BRUNSWICK, Ga. — For John Swarbrick, it was a routine morning.
“I just gotten off of my morning route school bus driver and was taking my usual nap, and my wife came in and woke me up and said there was a shooting at Apalachee [High School], and the girls are in lockdown and hiding in the classrooms," Swarbrick told First Coast News.
The Swarbricks are from Barrow County, but recently moved to Glynn County. From their home in Brunswick, Swarbrick's wife, Carol, was on the phone with her daughter.
“Who was freaking out because she's getting these, all these texts from her," John Swarbrick said.
The text messages were from one of the couple's grandchildren to her mother, as a gunman started shooting.
"Every time I read it, I get teared up because I can only imagine," John said. "I mean, you can hear the fear in her text. I'm really, really scared. I love you."
In their family group chat, the girls texted their parents when police arrived and described hearing more shooting. One of the teens said something hit her classroom door.
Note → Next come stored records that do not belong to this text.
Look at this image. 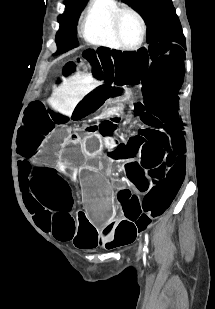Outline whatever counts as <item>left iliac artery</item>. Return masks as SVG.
I'll use <instances>...</instances> for the list:
<instances>
[{
  "label": "left iliac artery",
  "mask_w": 215,
  "mask_h": 309,
  "mask_svg": "<svg viewBox=\"0 0 215 309\" xmlns=\"http://www.w3.org/2000/svg\"><path fill=\"white\" fill-rule=\"evenodd\" d=\"M148 242H149V237H148V234L145 233V245H144V248H143V251L145 253H148Z\"/></svg>",
  "instance_id": "obj_1"
}]
</instances>
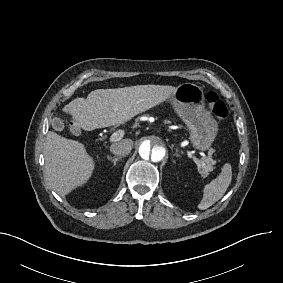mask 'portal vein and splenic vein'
Masks as SVG:
<instances>
[{
	"mask_svg": "<svg viewBox=\"0 0 283 283\" xmlns=\"http://www.w3.org/2000/svg\"><path fill=\"white\" fill-rule=\"evenodd\" d=\"M122 138V135L120 134V131H118V132H115V133H113L112 135H111V137H110V141H118V140H120ZM187 155L190 157V158H193V161L195 162V164H200V159H198V158H196V157H194V156H192V153L190 152V151H187ZM208 181L210 180L209 179V177L208 176H206L205 177ZM212 179L214 178L213 176L211 177Z\"/></svg>",
	"mask_w": 283,
	"mask_h": 283,
	"instance_id": "18ae733b",
	"label": "portal vein and splenic vein"
}]
</instances>
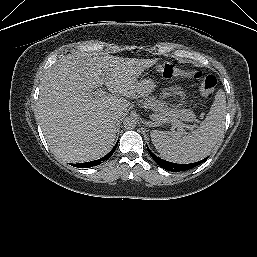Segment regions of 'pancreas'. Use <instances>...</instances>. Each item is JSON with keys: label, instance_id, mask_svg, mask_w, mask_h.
I'll list each match as a JSON object with an SVG mask.
<instances>
[{"label": "pancreas", "instance_id": "cf45deb5", "mask_svg": "<svg viewBox=\"0 0 257 257\" xmlns=\"http://www.w3.org/2000/svg\"><path fill=\"white\" fill-rule=\"evenodd\" d=\"M144 105L154 112L159 113L160 117L167 118L168 121H177L178 119L192 121L195 118V114L192 110L169 107L165 102L156 100L155 97L146 98Z\"/></svg>", "mask_w": 257, "mask_h": 257}]
</instances>
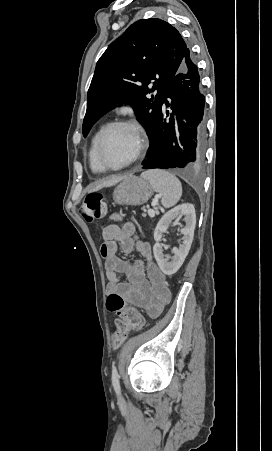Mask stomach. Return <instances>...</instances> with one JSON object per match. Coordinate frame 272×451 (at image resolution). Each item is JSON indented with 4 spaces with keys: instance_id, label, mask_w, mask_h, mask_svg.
Returning a JSON list of instances; mask_svg holds the SVG:
<instances>
[{
    "instance_id": "obj_1",
    "label": "stomach",
    "mask_w": 272,
    "mask_h": 451,
    "mask_svg": "<svg viewBox=\"0 0 272 451\" xmlns=\"http://www.w3.org/2000/svg\"><path fill=\"white\" fill-rule=\"evenodd\" d=\"M153 190L146 180L138 176H125L121 184L113 192V200L120 206H141L151 198Z\"/></svg>"
}]
</instances>
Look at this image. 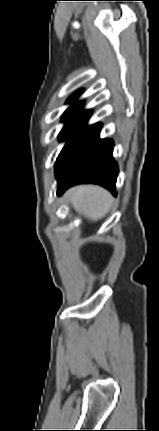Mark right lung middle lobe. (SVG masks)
Returning a JSON list of instances; mask_svg holds the SVG:
<instances>
[{"label": "right lung middle lobe", "mask_w": 159, "mask_h": 431, "mask_svg": "<svg viewBox=\"0 0 159 431\" xmlns=\"http://www.w3.org/2000/svg\"><path fill=\"white\" fill-rule=\"evenodd\" d=\"M65 122V126L59 134V141L66 140L70 138L74 133L80 130L85 126V121L82 120H63Z\"/></svg>", "instance_id": "1"}]
</instances>
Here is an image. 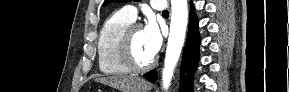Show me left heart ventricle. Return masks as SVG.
Segmentation results:
<instances>
[{"label":"left heart ventricle","mask_w":289,"mask_h":92,"mask_svg":"<svg viewBox=\"0 0 289 92\" xmlns=\"http://www.w3.org/2000/svg\"><path fill=\"white\" fill-rule=\"evenodd\" d=\"M132 50L135 59L141 64L148 63L154 57L150 54L146 47L142 28L137 29L133 34Z\"/></svg>","instance_id":"1"}]
</instances>
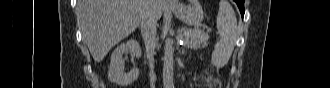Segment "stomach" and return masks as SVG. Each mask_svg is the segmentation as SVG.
I'll list each match as a JSON object with an SVG mask.
<instances>
[{"label":"stomach","mask_w":330,"mask_h":88,"mask_svg":"<svg viewBox=\"0 0 330 88\" xmlns=\"http://www.w3.org/2000/svg\"><path fill=\"white\" fill-rule=\"evenodd\" d=\"M171 11L175 16L188 26H196L203 21L204 12L198 1H191L190 4H179Z\"/></svg>","instance_id":"stomach-1"}]
</instances>
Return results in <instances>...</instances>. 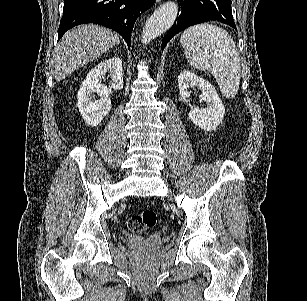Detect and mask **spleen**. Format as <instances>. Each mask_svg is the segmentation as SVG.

The Swarbricks said their granddaughters are okay. Two students and two teachers were killed in the massacre Thursday.
“When we went to school in the 70s and early-80s, we never think about that, come and go in school," John Swarbrick said. "We would go as kids. I mean, young kids. We'd go out and, and play all day and so, the streetlights came on or whatever and then we know we go home, we never thought about. You know, all this stuff that's going on these days. You can't, you can't send your kid somewhere without supervision."
The Swarbricks said they’d like schools around the country to look at installing steel doors in their classrooms to help keep children safe in the event of an active shooter.